> Consignes:
a) Reformulez sous forme de liste le paragraphe du texte sur les Moralistes français qui commence par « Le salon n’est autre que », en conservant ses faits principaux.
b) Citez le passage du texte sur les Moralistes français qui commence à « Le salon n’est » et se termine à « la Bruyère, Vauvenargues. ».

> Texte de la page:
§ §
Le salon n’est autre que l’œuvre que nous allons visiter ensemble : les Moralistes français, par M. Prévost-Paradol. Les médaillons portent, en lettres d’or, sur leurs cadres noirs, les noms de Montaigne, la Boétie, Pascal, la Rochefoucauld, la Bruyère, Vauvenargues.

Je vais de médaillon en médaillon. Chacun de ces visages me retient longtemps, éveillant dans ma tête un monde de réflexions. Je songe que la sagesse française est là, la sagesse officielle et dûment reconnue. Un frisson me glace à la pensée de tant de folie. Quel est le septième moraliste qui viendra juger ceux-ci et les convaincre de néant ? Ils sont là, indifférents ou passionnés, simplement curieux des misères de Dieu et des hommes, ou secoués eux-mêmes par les horreurs de la vie ; ils nous ont regardé passer, nous tous qui vivons de l’existence commune, nous jetant des paroles de dédain ou d’amitié ; et, avec leur immense talent, ils n’ont réussi qu’à se montrer nos dignes frères. La vérité n’a pas fait un pas, leurs œuvres ne sont que de brillantes théories, de beaux morceaux de style qui tiennent en joie les lettrés. L’humanité, dans ces hommes exceptionnels, semble se révolter contre son ignorance ; les autres hommes font galerie et regardent les transports de ces fous qui se fâchent de ne pas comprendre ; puis, tout s’apaise, personne n’a compris, et cependant un nouveau venu risquera demain ses os sur la place publique et se donnera en spectacle à la foule.
§ §
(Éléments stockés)
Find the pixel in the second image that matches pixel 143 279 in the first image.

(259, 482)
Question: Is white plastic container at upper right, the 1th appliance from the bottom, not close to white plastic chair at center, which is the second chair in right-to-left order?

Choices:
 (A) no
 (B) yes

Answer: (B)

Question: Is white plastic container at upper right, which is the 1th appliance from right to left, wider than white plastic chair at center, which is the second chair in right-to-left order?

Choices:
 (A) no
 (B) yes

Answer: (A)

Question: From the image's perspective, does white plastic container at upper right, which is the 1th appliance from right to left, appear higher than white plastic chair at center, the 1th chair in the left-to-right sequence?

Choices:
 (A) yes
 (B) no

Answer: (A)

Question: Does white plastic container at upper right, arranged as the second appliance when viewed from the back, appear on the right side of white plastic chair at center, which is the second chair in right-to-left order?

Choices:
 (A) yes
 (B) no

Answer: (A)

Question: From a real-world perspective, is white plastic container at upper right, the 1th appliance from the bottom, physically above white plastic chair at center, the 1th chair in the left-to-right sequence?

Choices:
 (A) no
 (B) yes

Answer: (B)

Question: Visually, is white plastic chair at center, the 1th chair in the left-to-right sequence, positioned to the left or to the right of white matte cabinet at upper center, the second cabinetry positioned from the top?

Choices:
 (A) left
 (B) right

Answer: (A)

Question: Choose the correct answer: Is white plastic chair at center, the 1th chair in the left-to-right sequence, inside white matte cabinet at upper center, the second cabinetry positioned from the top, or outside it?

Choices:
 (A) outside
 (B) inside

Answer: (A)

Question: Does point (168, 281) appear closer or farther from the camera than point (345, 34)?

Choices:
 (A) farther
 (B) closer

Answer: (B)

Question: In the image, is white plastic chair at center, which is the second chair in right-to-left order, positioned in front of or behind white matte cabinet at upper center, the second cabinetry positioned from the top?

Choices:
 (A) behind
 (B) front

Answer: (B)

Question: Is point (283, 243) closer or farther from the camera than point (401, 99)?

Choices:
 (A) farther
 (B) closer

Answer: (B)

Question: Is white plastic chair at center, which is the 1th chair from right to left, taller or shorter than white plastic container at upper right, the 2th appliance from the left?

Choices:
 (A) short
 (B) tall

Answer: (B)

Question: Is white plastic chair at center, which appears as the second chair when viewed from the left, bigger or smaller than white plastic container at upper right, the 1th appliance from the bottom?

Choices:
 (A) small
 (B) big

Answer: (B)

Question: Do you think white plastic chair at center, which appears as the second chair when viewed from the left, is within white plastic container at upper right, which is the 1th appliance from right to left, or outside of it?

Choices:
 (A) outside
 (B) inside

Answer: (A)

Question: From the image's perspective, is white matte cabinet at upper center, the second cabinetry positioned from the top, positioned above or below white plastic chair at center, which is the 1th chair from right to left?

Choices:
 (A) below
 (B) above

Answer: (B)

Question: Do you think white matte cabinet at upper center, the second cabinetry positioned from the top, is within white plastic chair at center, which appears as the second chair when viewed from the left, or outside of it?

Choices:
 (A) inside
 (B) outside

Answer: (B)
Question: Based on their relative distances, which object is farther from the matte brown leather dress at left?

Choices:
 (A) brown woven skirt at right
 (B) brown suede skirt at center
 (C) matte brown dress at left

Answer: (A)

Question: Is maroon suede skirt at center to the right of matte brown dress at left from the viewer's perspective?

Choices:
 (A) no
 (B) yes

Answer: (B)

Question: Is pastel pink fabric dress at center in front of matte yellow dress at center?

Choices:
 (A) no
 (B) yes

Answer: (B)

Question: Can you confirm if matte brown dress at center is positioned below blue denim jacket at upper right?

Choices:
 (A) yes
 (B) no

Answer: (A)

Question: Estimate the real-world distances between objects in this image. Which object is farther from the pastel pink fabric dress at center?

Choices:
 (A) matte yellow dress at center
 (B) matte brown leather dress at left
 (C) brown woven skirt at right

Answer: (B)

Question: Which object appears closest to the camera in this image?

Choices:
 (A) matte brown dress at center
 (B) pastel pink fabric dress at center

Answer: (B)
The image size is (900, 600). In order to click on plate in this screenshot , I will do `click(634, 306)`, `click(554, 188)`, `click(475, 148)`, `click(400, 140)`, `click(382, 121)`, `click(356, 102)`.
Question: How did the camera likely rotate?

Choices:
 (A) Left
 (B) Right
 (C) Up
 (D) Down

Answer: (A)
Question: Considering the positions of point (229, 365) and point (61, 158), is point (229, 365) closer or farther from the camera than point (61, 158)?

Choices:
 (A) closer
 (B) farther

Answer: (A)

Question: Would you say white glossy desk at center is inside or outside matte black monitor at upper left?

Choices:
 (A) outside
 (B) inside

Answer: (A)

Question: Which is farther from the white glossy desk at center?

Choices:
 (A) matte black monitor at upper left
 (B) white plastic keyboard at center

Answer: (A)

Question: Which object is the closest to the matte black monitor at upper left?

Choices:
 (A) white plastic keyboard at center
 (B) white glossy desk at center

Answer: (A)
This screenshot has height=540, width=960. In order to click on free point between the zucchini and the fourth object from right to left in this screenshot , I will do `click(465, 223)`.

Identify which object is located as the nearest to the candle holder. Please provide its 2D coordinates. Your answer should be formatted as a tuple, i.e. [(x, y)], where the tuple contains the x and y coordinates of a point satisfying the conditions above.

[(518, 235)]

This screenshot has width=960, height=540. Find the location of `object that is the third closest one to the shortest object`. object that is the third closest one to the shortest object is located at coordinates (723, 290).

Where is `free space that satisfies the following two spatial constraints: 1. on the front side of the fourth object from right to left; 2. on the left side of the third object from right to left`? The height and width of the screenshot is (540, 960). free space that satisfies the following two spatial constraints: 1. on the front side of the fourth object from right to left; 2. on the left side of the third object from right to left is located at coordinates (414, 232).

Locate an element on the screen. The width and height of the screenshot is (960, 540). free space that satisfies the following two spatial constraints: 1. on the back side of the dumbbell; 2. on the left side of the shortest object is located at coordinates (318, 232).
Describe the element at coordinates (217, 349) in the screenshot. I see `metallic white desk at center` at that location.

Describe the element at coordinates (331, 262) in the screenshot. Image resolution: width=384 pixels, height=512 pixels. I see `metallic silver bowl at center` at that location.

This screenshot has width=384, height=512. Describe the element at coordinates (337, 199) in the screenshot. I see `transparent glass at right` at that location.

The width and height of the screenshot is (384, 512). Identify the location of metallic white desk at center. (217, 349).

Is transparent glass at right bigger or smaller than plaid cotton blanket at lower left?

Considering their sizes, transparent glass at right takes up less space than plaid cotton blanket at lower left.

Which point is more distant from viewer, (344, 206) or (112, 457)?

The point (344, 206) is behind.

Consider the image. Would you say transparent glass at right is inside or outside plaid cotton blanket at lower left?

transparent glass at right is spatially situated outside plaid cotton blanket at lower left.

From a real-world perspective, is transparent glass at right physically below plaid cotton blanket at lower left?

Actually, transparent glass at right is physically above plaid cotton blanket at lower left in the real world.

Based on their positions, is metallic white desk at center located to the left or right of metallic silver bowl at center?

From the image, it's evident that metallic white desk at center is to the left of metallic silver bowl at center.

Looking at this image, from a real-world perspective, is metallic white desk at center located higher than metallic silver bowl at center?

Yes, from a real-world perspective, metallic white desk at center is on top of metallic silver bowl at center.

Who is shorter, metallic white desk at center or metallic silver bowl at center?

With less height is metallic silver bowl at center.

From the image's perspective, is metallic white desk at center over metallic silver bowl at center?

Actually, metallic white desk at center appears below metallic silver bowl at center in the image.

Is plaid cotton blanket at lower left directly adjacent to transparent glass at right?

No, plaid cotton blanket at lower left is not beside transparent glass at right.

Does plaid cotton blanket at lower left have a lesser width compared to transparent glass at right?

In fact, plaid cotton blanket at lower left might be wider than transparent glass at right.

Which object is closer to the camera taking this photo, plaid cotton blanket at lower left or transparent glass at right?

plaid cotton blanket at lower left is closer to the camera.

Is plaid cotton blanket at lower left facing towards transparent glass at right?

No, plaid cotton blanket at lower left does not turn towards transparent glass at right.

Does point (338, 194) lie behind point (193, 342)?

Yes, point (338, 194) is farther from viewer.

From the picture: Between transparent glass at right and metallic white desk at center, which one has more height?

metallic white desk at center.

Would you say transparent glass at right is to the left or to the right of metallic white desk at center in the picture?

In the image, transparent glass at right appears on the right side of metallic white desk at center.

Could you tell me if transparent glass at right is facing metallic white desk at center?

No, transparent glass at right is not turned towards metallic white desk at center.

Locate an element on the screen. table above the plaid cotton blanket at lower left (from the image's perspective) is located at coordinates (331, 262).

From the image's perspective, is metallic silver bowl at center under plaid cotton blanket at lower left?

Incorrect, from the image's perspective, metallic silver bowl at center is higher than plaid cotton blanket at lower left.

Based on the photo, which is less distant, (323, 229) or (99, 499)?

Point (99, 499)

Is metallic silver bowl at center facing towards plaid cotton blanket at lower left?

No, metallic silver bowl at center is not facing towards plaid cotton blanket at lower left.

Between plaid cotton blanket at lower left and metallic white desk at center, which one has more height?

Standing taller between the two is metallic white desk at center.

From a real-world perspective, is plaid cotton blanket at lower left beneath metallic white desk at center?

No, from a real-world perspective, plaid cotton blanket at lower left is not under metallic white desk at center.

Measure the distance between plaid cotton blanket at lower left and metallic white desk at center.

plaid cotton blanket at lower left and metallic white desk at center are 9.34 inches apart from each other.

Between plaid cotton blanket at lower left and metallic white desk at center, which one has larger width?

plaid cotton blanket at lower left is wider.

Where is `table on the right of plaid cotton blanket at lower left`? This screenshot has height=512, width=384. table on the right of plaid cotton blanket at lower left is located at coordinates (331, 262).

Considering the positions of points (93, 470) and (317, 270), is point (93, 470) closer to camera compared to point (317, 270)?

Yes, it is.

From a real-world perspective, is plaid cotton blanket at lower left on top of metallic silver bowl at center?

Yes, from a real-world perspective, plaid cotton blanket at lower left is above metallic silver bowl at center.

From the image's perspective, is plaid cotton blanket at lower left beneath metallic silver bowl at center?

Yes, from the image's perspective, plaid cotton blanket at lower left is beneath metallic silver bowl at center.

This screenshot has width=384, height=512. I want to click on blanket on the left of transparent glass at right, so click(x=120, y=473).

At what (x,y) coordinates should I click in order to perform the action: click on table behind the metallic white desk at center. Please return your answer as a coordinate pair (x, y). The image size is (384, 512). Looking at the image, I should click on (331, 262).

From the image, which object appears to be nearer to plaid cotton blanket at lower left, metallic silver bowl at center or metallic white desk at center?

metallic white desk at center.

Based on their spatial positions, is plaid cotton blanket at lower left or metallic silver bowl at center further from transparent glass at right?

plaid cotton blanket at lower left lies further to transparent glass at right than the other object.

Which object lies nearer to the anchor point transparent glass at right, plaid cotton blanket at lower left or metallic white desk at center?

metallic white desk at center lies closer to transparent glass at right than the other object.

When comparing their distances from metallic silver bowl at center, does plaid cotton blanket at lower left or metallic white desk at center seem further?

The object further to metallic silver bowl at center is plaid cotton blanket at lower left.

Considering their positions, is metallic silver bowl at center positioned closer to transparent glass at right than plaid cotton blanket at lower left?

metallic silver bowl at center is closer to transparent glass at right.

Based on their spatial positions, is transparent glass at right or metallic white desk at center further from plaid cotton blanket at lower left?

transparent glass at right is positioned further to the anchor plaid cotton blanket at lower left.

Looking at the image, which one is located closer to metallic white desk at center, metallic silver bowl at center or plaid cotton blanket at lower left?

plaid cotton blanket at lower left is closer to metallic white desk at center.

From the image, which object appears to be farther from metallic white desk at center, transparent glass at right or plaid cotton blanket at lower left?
§ §
> Réponses aux consignes:
a)
- Le salon correspond à l’œuvre visitée : les Moralistes français, de M. Prévost-Paradol.
- Les médaillons ont des cadres noirs.
- Ils portent en lettres d’or les noms de Montaigne, la Boétie, Pascal, la Rochefoucauld, la Bruyère et Vauvenargues.

b)
Le salon n’est autre que l’œuvre que nous allons visiter ensemble : les Moralistes français, par M. Prévost-Paradol. Les médaillons portent, en lettres d’or, sur leurs cadres noirs, les noms de Montaigne, la Boétie, Pascal, la Rochefoucauld, la Bruyère, Vauvenargues.